Diplomatic move to resolve Gulf crisis in September ‘will depend on siege nations’

With the illegal siege of Qatar now having completed a full year, efforts are still ongoing to bring all nations involved around the negotiation table.

Diplomatic efforts have been ongoing to convene a meeting in September, to bring together parties of the Gulf crisis.

Qatar’s Ministry of Foreign Affairs’ official spokesperson HE Lulwah Al Khater said that the feasibility of the meeting would depend on the siege countries, reported Gulf Times.

She acknowledged the existence of efforts for a GCC meeting on the sidelines of a Qatar University seminar titled ‘A Year of Blockade: Current Situation and Future Aspirations,’ but threw the ball in the court of siege countries for its success or failure.

“With regard to the recent moves of the sisterly State of Kuwait, there’s a movement in the direction of holding a meeting that brings together officials in the Gulf in September, but whether it’ll take place or not depends on the siege countries, whose behaviour in the past were unfortunately unpredictable,” she was quoted as saying by The Peninsula.

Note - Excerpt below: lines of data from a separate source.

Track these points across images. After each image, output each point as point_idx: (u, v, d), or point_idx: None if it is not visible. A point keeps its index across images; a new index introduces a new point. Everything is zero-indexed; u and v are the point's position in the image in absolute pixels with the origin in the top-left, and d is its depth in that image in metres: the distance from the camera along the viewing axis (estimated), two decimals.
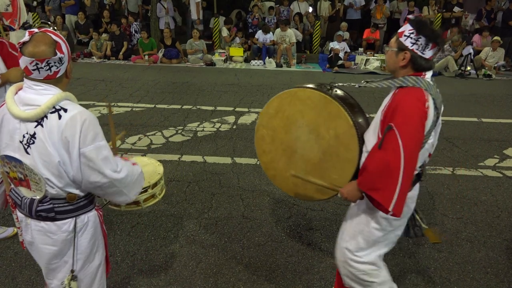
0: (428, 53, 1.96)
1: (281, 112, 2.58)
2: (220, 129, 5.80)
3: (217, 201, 3.82)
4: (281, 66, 11.15)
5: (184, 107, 6.78)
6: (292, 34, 11.44)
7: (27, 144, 1.68)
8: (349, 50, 11.65)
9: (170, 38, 11.25)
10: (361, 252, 2.21)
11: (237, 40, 12.00)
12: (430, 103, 1.93)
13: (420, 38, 1.93)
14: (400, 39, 1.98)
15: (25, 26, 6.16)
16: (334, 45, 11.44)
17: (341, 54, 11.24)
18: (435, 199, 4.00)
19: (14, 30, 6.01)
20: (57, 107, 1.68)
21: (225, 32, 12.05)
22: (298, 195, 2.63)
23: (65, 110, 1.68)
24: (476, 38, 11.71)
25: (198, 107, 6.81)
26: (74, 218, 1.83)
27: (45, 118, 1.66)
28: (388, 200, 1.89)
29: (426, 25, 1.95)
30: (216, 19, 12.43)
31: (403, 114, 1.88)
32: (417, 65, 1.98)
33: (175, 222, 3.46)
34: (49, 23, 8.98)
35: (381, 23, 12.56)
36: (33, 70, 1.64)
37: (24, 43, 1.64)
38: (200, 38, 11.36)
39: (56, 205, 1.78)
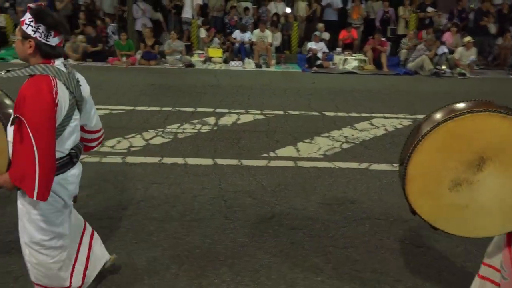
0: (53, 40, 2.06)
1: None
2: (200, 130, 5.78)
3: (199, 203, 3.79)
4: (261, 67, 11.18)
5: (164, 108, 6.73)
6: (270, 35, 11.49)
7: None
8: (327, 50, 11.77)
9: (152, 38, 11.13)
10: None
11: (216, 41, 11.98)
12: (61, 89, 2.03)
13: (40, 26, 2.01)
14: (23, 27, 2.03)
15: None
16: (311, 45, 11.53)
17: (319, 54, 11.35)
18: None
19: None
20: None
21: (203, 33, 12.00)
22: None
23: None
24: (446, 36, 11.96)
25: (178, 108, 6.76)
26: None
27: None
28: (31, 189, 1.98)
29: (45, 13, 2.02)
30: (194, 20, 12.37)
31: (29, 104, 1.93)
32: (44, 53, 2.06)
33: (157, 225, 3.42)
34: None
35: (357, 23, 12.73)
36: None
37: None
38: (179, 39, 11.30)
39: None
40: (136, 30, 12.08)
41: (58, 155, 2.12)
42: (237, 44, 11.69)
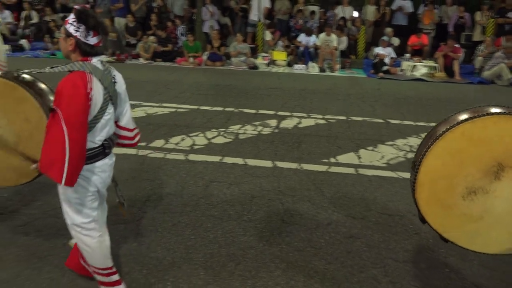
0: (91, 40, 2.24)
1: None
2: (262, 132, 5.82)
3: (256, 204, 3.82)
4: (324, 71, 11.05)
5: (227, 109, 6.86)
6: (335, 39, 11.32)
7: None
8: (395, 56, 11.38)
9: (219, 39, 11.42)
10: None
11: (280, 44, 12.03)
12: (95, 85, 2.19)
13: (81, 26, 2.20)
14: (66, 26, 2.23)
15: None
16: (379, 50, 11.22)
17: (386, 60, 11.01)
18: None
19: None
20: None
21: (268, 36, 12.10)
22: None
23: None
24: None
25: (240, 109, 6.86)
26: None
27: None
28: (59, 176, 2.13)
29: (87, 14, 2.22)
30: (260, 22, 12.51)
31: (64, 98, 2.11)
32: (83, 50, 2.24)
33: (215, 223, 3.49)
34: None
35: (428, 29, 12.18)
36: None
37: None
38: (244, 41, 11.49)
39: None
40: (203, 32, 12.45)
41: (91, 145, 2.29)
42: (301, 48, 11.65)
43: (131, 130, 2.64)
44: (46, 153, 2.18)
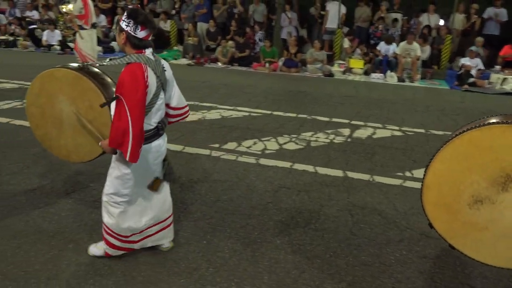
0: (140, 34, 2.55)
1: (44, 91, 2.99)
2: (334, 140, 5.73)
3: (325, 213, 3.77)
4: (403, 81, 10.62)
5: (300, 115, 6.85)
6: (417, 48, 10.84)
7: None
8: (483, 68, 10.63)
9: (295, 46, 11.47)
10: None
11: (358, 51, 11.77)
12: (150, 74, 2.53)
13: (130, 21, 2.52)
14: (120, 23, 2.58)
15: (94, 25, 7.81)
16: (465, 61, 10.54)
17: (473, 72, 10.32)
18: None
19: (85, 29, 7.71)
20: None
21: (346, 43, 11.91)
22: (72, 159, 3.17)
23: None
24: None
25: (313, 117, 6.82)
26: None
27: None
28: (125, 152, 2.52)
29: (137, 12, 2.56)
30: (339, 29, 12.35)
31: (127, 86, 2.46)
32: (132, 43, 2.57)
33: (282, 229, 3.50)
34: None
35: None
36: None
37: None
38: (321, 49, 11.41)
39: None
40: (281, 38, 12.56)
41: (147, 127, 2.64)
42: (380, 56, 11.30)
43: (182, 108, 2.97)
44: (115, 132, 2.52)
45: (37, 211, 3.61)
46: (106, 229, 2.93)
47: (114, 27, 13.82)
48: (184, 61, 12.03)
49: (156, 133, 2.74)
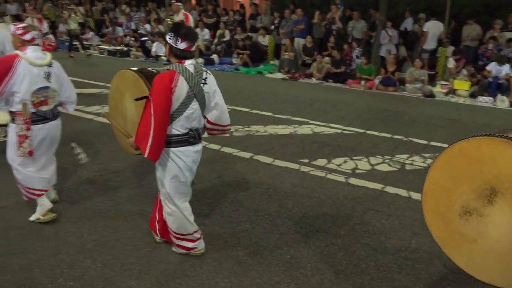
0: (180, 45, 2.81)
1: (117, 87, 3.30)
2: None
3: (417, 242, 3.53)
4: None
5: (395, 136, 6.55)
6: None
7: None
8: None
9: (394, 64, 11.07)
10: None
11: (464, 72, 10.97)
12: (180, 83, 2.75)
13: (172, 34, 2.82)
14: (166, 36, 2.91)
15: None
16: None
17: None
18: None
19: None
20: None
21: (451, 63, 11.17)
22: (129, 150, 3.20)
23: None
24: None
25: (409, 138, 6.48)
26: None
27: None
28: (145, 149, 2.75)
29: (179, 26, 2.88)
30: (444, 48, 11.65)
31: (155, 89, 2.73)
32: (174, 54, 2.86)
33: (369, 253, 3.35)
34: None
35: None
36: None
37: None
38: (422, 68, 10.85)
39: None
40: (380, 55, 12.19)
41: (174, 132, 2.84)
42: (490, 78, 10.40)
43: (222, 126, 3.13)
44: (139, 130, 2.79)
45: (134, 208, 3.90)
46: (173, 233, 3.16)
47: (215, 40, 14.57)
48: (279, 75, 12.23)
49: (185, 140, 2.89)
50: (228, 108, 3.18)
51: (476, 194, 2.14)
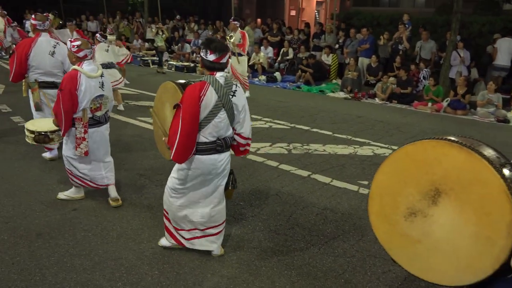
0: (209, 57, 2.96)
1: (160, 97, 3.44)
2: None
3: None
4: None
5: None
6: None
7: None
8: None
9: (465, 86, 10.54)
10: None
11: None
12: (209, 93, 2.91)
13: (203, 47, 2.99)
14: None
15: (248, 54, 10.00)
16: None
17: None
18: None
19: (242, 55, 9.74)
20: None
21: None
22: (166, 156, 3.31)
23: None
24: None
25: None
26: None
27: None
28: (171, 151, 2.98)
29: (210, 40, 3.02)
30: None
31: (185, 96, 2.93)
32: (205, 65, 3.03)
33: (428, 284, 3.16)
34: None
35: None
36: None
37: None
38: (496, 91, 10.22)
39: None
40: (449, 77, 11.67)
41: (202, 139, 3.01)
42: None
43: (244, 138, 3.25)
44: (170, 134, 2.99)
45: None
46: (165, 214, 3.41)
47: (279, 58, 14.75)
48: (341, 94, 12.08)
49: (212, 148, 3.05)
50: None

Al Khater said Qatar was in the process of filing a complaint at the UN Committee on the Elimination of Racial Discrimination (CERD) in Geneva on the social damage caused to the families due to the siege.

“Qatar has overcome the economic repercussions of the siege, but it’s moving for the redressal fo the social implications of the siege, to UN Committee on the Elimination of Racial Discrimination in Geneva.

“We won’t ignore the rights of Qatari citizens. There’re ways to claim these rights,” she was quoted as saying by Qatar Tribune.

Al Khater reiterated Qatar had fully overcome the siege’s economic consequences through diversification of sources of supply. She said it would continue even after the crisis’s resolution as they are more sustainable.

On the political implications of the Gulf crisis, she expressed Qatar’s concern about the dangerous repercussions of the crisis on regional security, noting that the GCC system had been seen as the most stable amidst the crucial situation in the Arab world.

She explained there are countries that will fail and there are wars and problems in more than one place.

“The GCC system was the hope of restoring stability, but it’s experiencing a state of instability, which exacerbates the regional situation further. We believe that regional security is deteriorating, but we’ve great hope to stop this deterioration,” she said.